Coronavirus-induced change and accelerations: Digiday’s top trends for 2021
In this week’s episode of the Digiday Podcast, our editorial team takes a look ahead at what 2021 may have in store for the publishing and marketing industries, from what Zoom fatigue means for the virtual conference to why perks aren’t what they used to be.
Here are highlights from the conversation, which have been lightly edited for clarity.
On balance, a tough year
Sara Jerde, managing editor: “In mid-March, when the coronavirus started spreading throughout the United States and [publishers] had to pivot their business models, [we saw] the effect in advertising in Q2, and then a lot of them having the books balanced by the end of the year. So I think something that’ll be on the top of minds of a lot of publishers going into next year is what cash flow really looks like. It’s going to be really crucial as we move into 2021 to see what sort of revenue opportunities they see, especially as it doesn’t look like we’re going to be seeing any sort of relief from this pandemic anytime soon.”
Zoom day, or beach day?
Max Willens, senior editor/research/features: “I think what’s really fascinating is the question of what endures when it comes to events. If you’re in the B2B space, it’s kind of easy to imagine a world where there’s a conference that you probably should attend for your job, but that maybe your company doesn’t want to shell out for a plane ticket, or you’ve got a million things going on. There’s a world in which it’s very easy to imagine attending it virtually in your pajamas, or while you’re at your desk. But I’m frankly, a lot more bearish on the B2C version of that enduring. You talk to publishers that stood up virtual B2C events this year and they all seem to really think that there’s traction there, and that there’s going to be an appetite for people to continue to watch a Zoom version of an event. They’re closer to this than I am, but thinking about it purely from an anecdotal perspective, once the people in my life are vaccinated and safe, and it’s warm outside, I’m not spending a second longer in [front of the] computer that I have to.”
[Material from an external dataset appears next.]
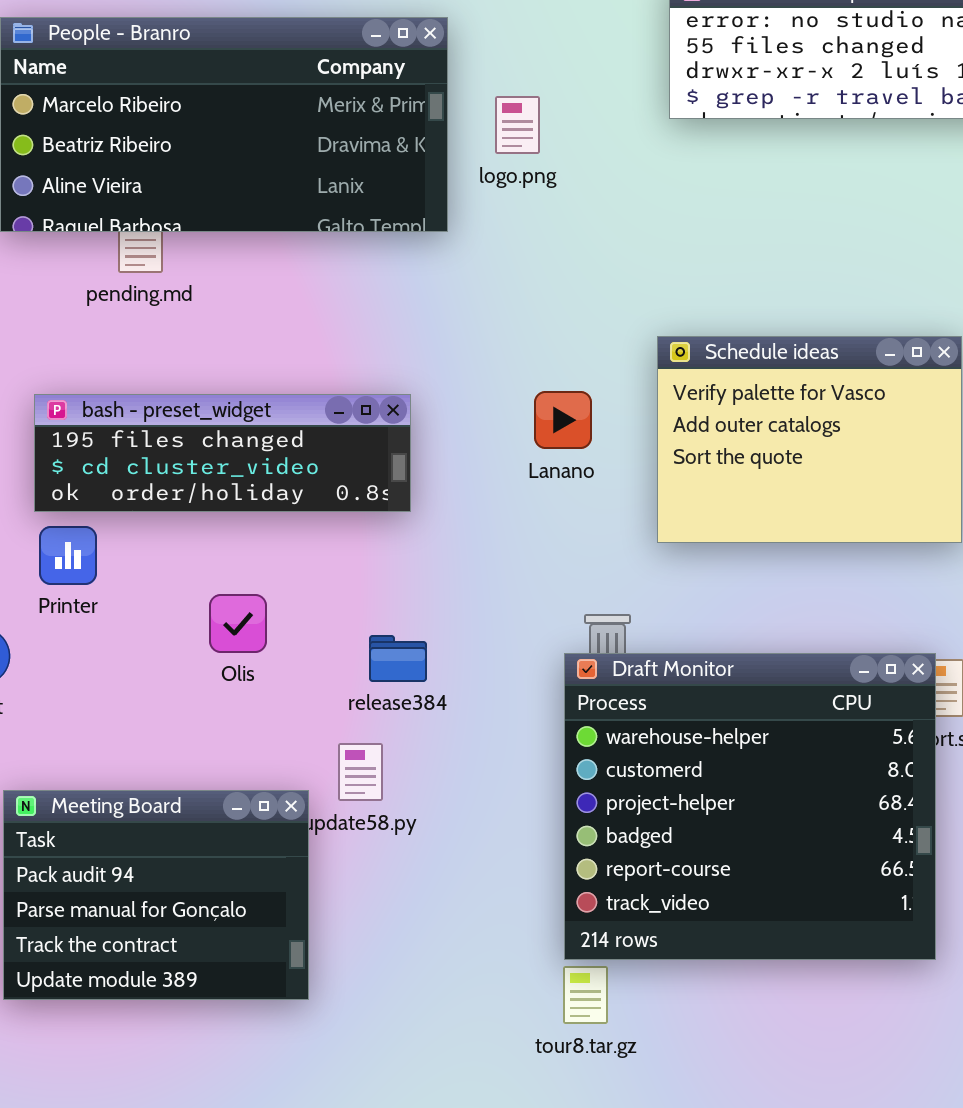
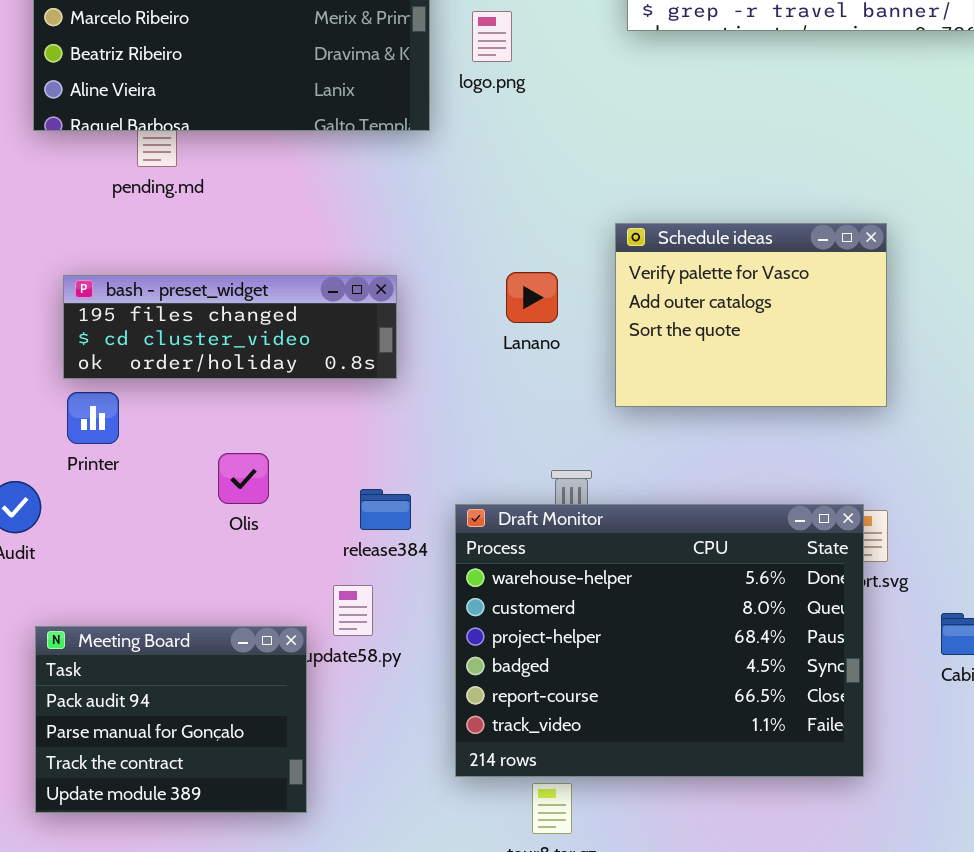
Draft Monitor: [564,653,936,960] -> [455,504,864,777], resized

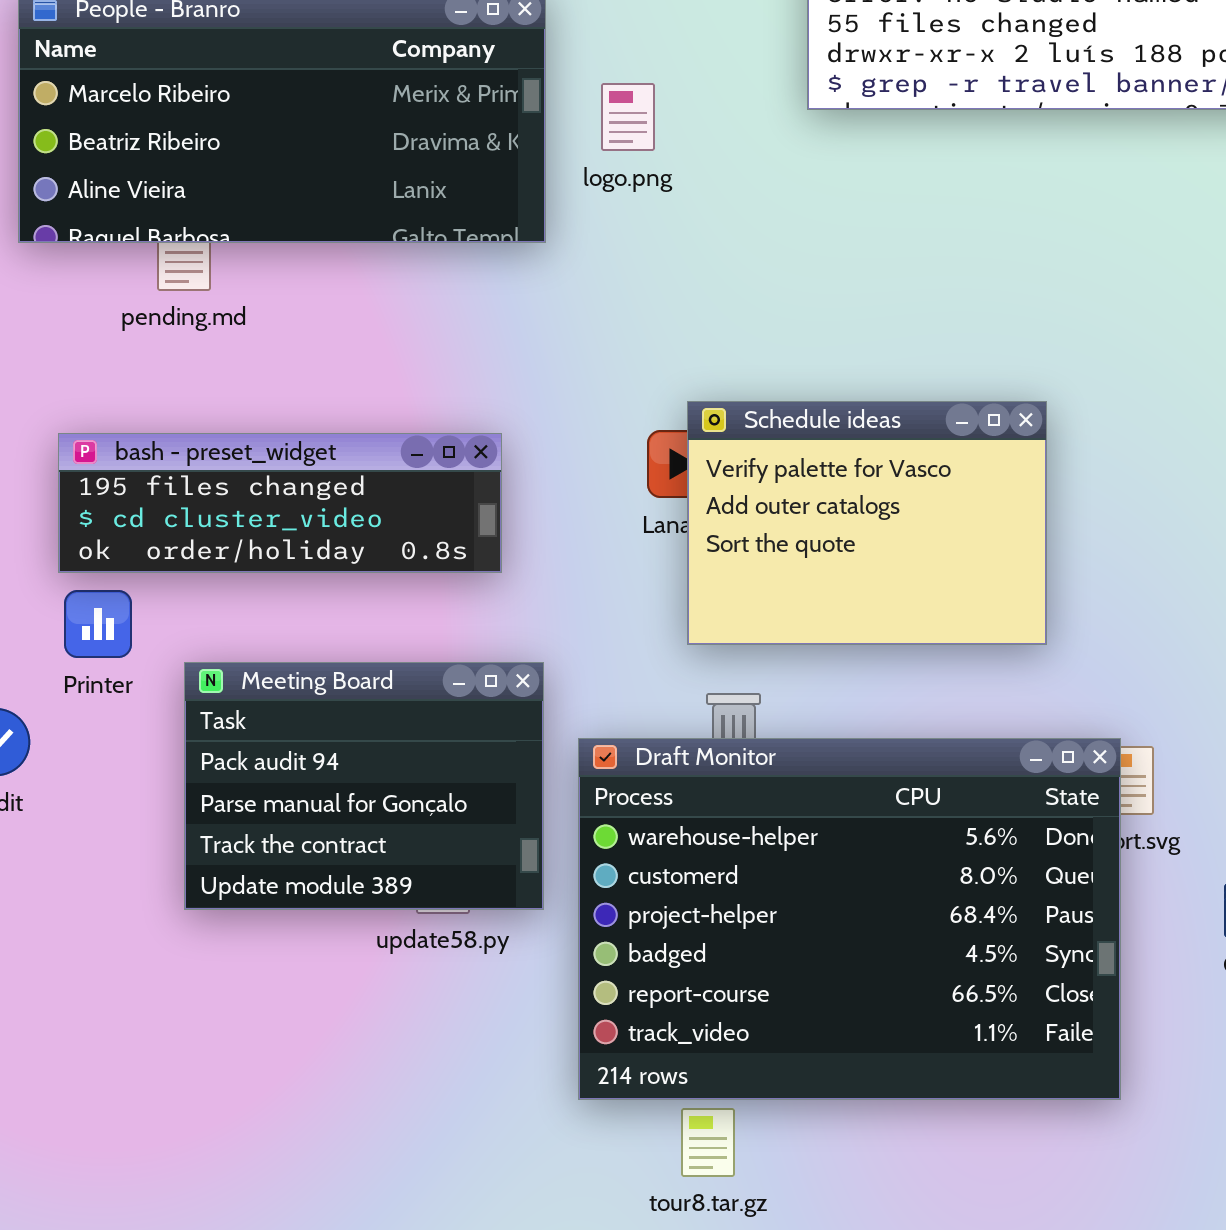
Schedule ideas: [615,223,887,407] -> [687,401,1047,645], moved
Meeting Board: [35,626,307,813] -> [184,662,544,910], moved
Kristina Monllos, senior marketing editor: “With everyone working from home, a cool culture — or what was once deemed cool — doesn’t matter anymore. If you’re just like sitting in front of your computer doing your job… if your job sucks, your job sucks. You’re not hanging out with your co-workers who you love being around. No one really wants to hop on a Zoom happy hour (and if you do, I want to know why!). The stuff that would retain people before isn’t really going to work and the stuff that will retain them now costs money. A stipend for someone to make a home office? That’s money. Better benefits? That’s money. But these are the things that I’m hearing from agency employees. That’s what they want.”
Short-term planning – in a good way
Seb Joseph, senior news editor: “We probably need to address the myth of annual or long-term planning cycles. The concept where you plan and just watch the year go by isn’t very common anymore. For the past five years, brands have become nimbler and the planning cycles have gotten shorter and shorter. I would be speaking to certain buyers and they were saying that they’ve instilled in their teams that three months is kind of long term. The business cycle evolves and you have to constantly assess it. So while the pandemic has been disruptive, it hasn’t necessarily impacted the actual planning cycle for the most part — agencies, advertisers continue to count on the quarterly basis or at least on a sort of campaign-by-campaign basis depending on the sector and the advertiser.”